◆ Written problem ◆
Reproduce the text lines of the records below verbatim, omitting the pictures.

◆ Records for this exercise ◆
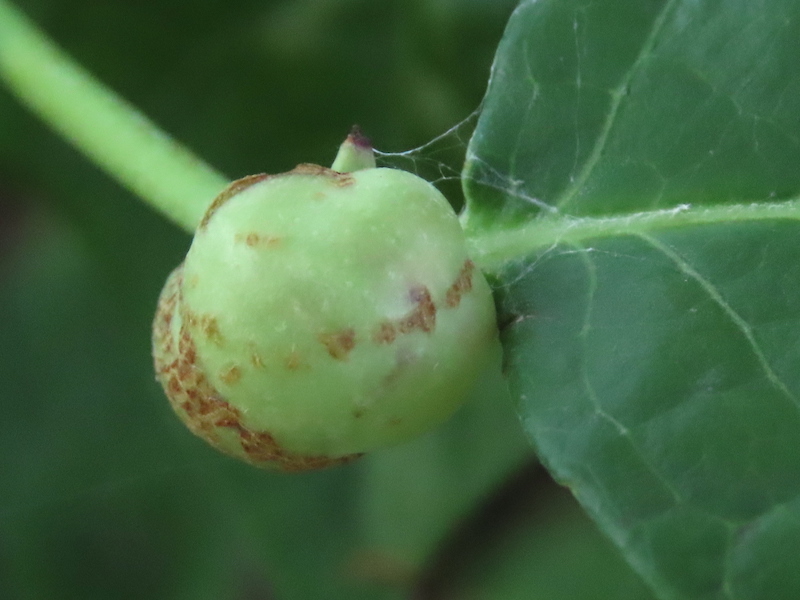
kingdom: Animalia
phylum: Arthropoda
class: Insecta
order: Hymenoptera
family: Pteromalidae
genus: Hemadas
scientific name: Hemadas nubilipennis
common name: Blueberry stem gall wasp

◆ Right answer ◆
kingdom: Animalia
phylum: Arthropoda
class: Insecta
order: Hymenoptera
family: Pteromalidae
genus: Hemadas
scientific name: Hemadas nubilipennis
common name: Blueberry stem gall wasp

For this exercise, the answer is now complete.